Что-то не так с Гэлвинами. Идеальная семья, разрушенная безумием

22
18
20
22
24
26
28
30

Силверн называет психологическую устойчивость «чудесным термином для обозначения чего-то, что мы не понимаем». Разумеется, психологическая устойчивость является темой бесчисленного множества научных исследований с самыми разнообразными выводами. По опыту Силверн, подчас людям просто везет иметь характер, позволяющий впитать травмирующий опыт и взять его на вооружение в дальнейшей жизни.

Существует огромное разнообразие механизмов преодоления стресса, и некоторые из них подразумевают большее самоограничение по сравнению с остальными. Линдси была крепким орешком, маска уверенности в себе и неуступчивости сослужила ей хорошую службу в детстве, а затем постепенно слилась с ее истинным лицом. Вопрос состоял в том, насколько эта маска полезна ей сейчас – сверхнастороженность, неприятие поражения, боязнь показаться окружающим не вполне идеальной.

Силверн объяснила Линдси, что толстая броня может затруднять движение человека по жизненному пути, ограничивать его развитие узкими рамками. Она надеялась, что Линдси придет к готовности верить новым людям и снимать свою броню, когда это будет уместно.

Для этого Линдси придется научиться распознавать проявления посттравматического стресса в режиме реального времени – например, понимать, что вспылила в разговоре с подругой отчасти из-за только что увиденной в кино сцены изнасилования.

Наступил момент, когда Линдси решила рассказать психотерапевту о том, что произошло с ней после той вечеринки в восьмом классе, когда она провела ночь в гардеробной комнате. Сначала Линдси говорила туманно: «Ну, там у меня был один случай с мальчиками».

Силверн понимала, что торопить Линдси не стоит. Для начала ей нужно дать проработать все свое самобичевание.

Линдси обманула мать. Она пошла на вечеринку без разрешения. Значит, заслужила все, что потом случилось?

– Да ладно, ни в коем случае, – сказала Силверн.

Разве она не напрашивалась, чтобы ею попользовались?

– Нет, – сказала Силверн.

Может, от нее исходил какой-то призыв к сексу? Может быть она, как жертва насилия со стороны брата, извращенным образом приравнивала секс к привязанности? Просила об этом?

Нет, конечно нет.

Почему она вообще осталась в той гардеробной?

Потому что там с ней были трое ребят.

И тогда Силверн рискнула использовать то самое слово.

– Они тебя изнасиловали, – сказала она.

Линдси это не шокировало. Наоборот, ей стало легче. Человек назвал вещи своими именами.

Определенность в выражениях вернула Линдси к реальности.
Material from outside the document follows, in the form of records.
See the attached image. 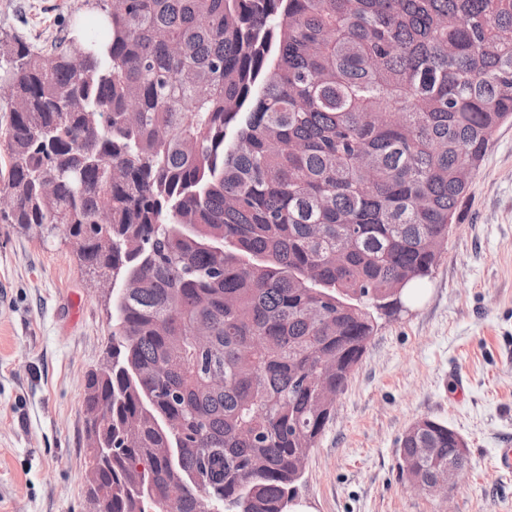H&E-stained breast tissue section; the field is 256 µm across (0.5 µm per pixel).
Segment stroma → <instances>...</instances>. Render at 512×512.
<instances>
[{
    "mask_svg": "<svg viewBox=\"0 0 512 512\" xmlns=\"http://www.w3.org/2000/svg\"><path fill=\"white\" fill-rule=\"evenodd\" d=\"M97 0H0V38L43 44L59 24L103 29ZM105 297L64 229L0 223V512H90L85 373L111 337ZM463 436L447 497L411 490L398 441L417 420ZM512 122L495 132L431 276L380 315L296 497L308 512H512Z\"/></svg>",
    "mask_w": 512,
    "mask_h": 512,
    "instance_id": "35a3bbf8",
    "label": "stroma"
}]
</instances>
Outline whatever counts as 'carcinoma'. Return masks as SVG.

Сексуальное надругательство – это сексуальное надругательство. Изнасилование – это изнасилование. Она не могла сбежать из той гардеробной ровно по той же причине, по которой не смогла уйти от Джима из домика на склоне Маниту: потому что более сильные люди воспользовались ее доверием и превратили в свою жертву, заставив делать именно то, чего они хотели.

Затем последовало осторожное раскрытие подробностей. Раньше детали каждого из этих случаев находились под полным запретом, но теперь рассказ обо всех кошмарных частностях помогал Линдси вновь обретать контроль над собой. Эти подробности служили дополнительным подтверждением того, насколько неправильным было ее самобичевание. (Неправильным, хотя и понятным – детям бывает трудно прорабатывать травмы вне рамок собственного опыта, и они чаще всего винят самих себя.) Говорить об этом с Силверн, видеть перед собой небезразличного человека, способного замечать твои сильные стороны и уважать, даже зная, через что тебе пришлось пройти – это стало для Линдси чем-то прежде небывалым. Силверн сделала то, что не мог никто из родных Линдси: предоставила пространство, в котором она могла быть собой и регулярно выражать свои эмоции.

Разговор с психотерапевтом об изнасиловании в гардеробной оказался для Линдси шагом огромной важности. А еще он стал идеальной генеральной репетицией того, что должно было произойти дальше. Ей нужно поговорить с родными так же откровенно, как со своим психотерапевтом. Только на этот раз предметом обсуждения должен стать Джим.